• [WORK TASK 1] Write out the article on graduate skills again from "Skills such as" down to "relationship with it.", swapping "interpersonal skills" for "people skills".
• [WORK TASK 2] In the article on graduate skills, what share of respondents to the 1993 IEAust survey said their current engineers lacked the skills or experience needed to do their duties at an acceptable level?
• [WORK TASK 3] Translate this sentence from the article on graduate skills into Spanish: "Ideally education equips people to make their own decisions and to be critical thinkers."

• [PASSAGE PROVIDED]
A recent report by AC Nielsen Research Services for the Department of Education, Training and Youth Affairs (DETYA) on "Employer Satisfaction with Graduate Skills" has found that new university graduates lack creativity and flair, oral communication skills and problem solving ability--qualities which employers say are important.

Of even more interest was the finding that whilst even graduates who were successful at getting jobs lack these skills, "the skill that most sets apart successful from unsuccessful applicants" is "capacity for independent and critical thinking". This is one of the most important skills according to the employers interviewed, ahead of logical and orderly thinking, academic learning, initiative and motivation. However it is quite rare in graduates.

Employers found that engineering graduates in particular were "poor in many skills, particularly at problem solving and oral business communications which employers consider important but also in interpersonal skills" and also "particularly poor at critical and independent thinking".

These results complement an earlier 1993 IEAust survey of Australia's major engineering employers in which "more than 97 per cent of respondents concluded that their current engineers did not have the necessary skills or experience to carry out their duties to 'an acceptable level of competence'." Lacking were the social understanding, human interaction and written communications skills, not traditionally part of an engineering degree.

The AC Nielsen report has clear implications for engineering education. Implications that were addressed to a some extent by the 1996 review of engineering education Changing the Culture, which recognised the need to broaden the engineering degree.

Skills such as problem solving, communications, interpersonal skills and critical and independent thinking should be fostered in engineering education, not just because they are qualities that employers look for but because they should be part of any tertiary education.

A major difference between training and education is that training is aimed at fitting a person towards a specific end, whereas education is aimed at giving people choices in life. Training is about giving a person the skills and knowledge to carry out a particular occupation or type of occupation; education is more about helping people to attain an understanding of the world they live in and their relationship with it.

Education seeks to provide a breadth and depth of understanding as compared to the knowledge required for training which is limited to what enables a person to competently fulfil a function. Ideally education equips people to make their own decisions and to be critical thinkers.

In the past engineering education has been narrowly focussed on providing graduates with the technical knowledge to fulfil an engineering job competently. Because of this it has tended more towards training than education.

It is no longer sufficient, nor even practical, to attempt to cram students full of technical knowledge in the hope that it will enable them to do whatever engineering task is required of them throughout their careers. A new educational approach is now emerging but it clearly has a way to go judging by the results of this latest survey.

• [DATA LISTING]
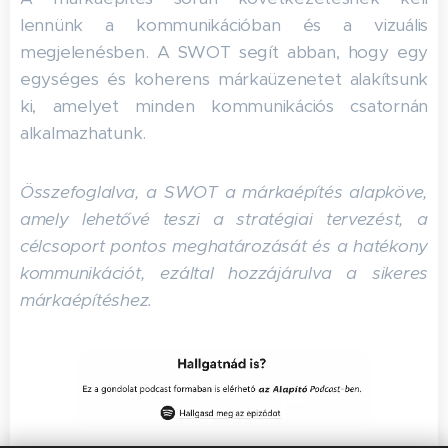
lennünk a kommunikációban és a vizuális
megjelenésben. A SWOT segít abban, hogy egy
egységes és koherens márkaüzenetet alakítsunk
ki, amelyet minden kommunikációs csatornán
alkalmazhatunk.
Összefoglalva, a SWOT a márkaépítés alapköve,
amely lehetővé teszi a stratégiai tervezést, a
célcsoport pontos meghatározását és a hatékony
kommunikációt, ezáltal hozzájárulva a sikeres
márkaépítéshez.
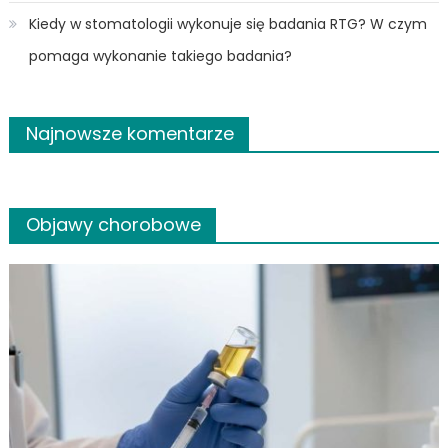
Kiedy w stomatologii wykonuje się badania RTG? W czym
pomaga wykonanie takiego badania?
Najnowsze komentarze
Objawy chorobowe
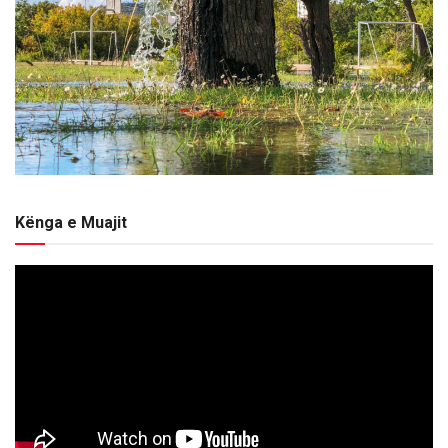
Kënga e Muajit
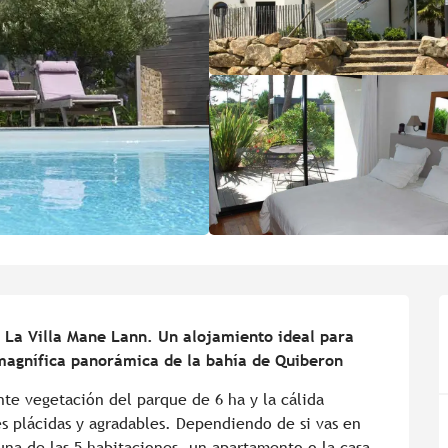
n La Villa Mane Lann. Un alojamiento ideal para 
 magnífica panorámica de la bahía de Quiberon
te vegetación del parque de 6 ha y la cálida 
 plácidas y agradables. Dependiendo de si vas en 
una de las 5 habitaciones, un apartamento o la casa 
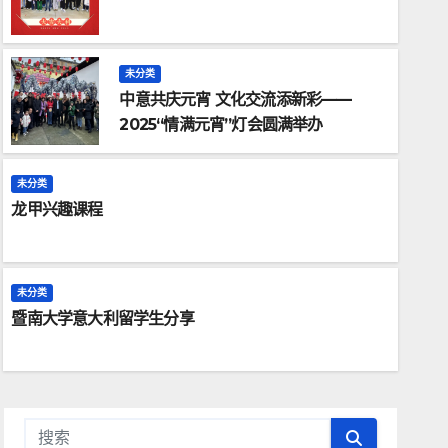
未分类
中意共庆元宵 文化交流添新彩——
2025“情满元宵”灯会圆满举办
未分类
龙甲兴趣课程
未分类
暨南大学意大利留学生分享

• [TASK RESPONSE 1]
Skills such as problem solving, communications, people skills and critical and independent thinking should be fostered in engineering education, not just because they are qualities that employers look for but because they should be part of any tertiary education.

A major difference between training and education is that training is aimed at fitting a person towards a specific end, whereas education is aimed at giving people choices in life. Training is about giving a person the skills and knowledge to carry out a particular occupation or type of occupation; education is more about helping people to attain an understanding of the world they live in and their relationship with it.

• [TASK RESPONSE 2] More than 97 per cent.

• [TASK RESPONSE 3] Idealmente, la educación prepara a las personas para tomar sus propias decisiones y para ser pensadores críticos.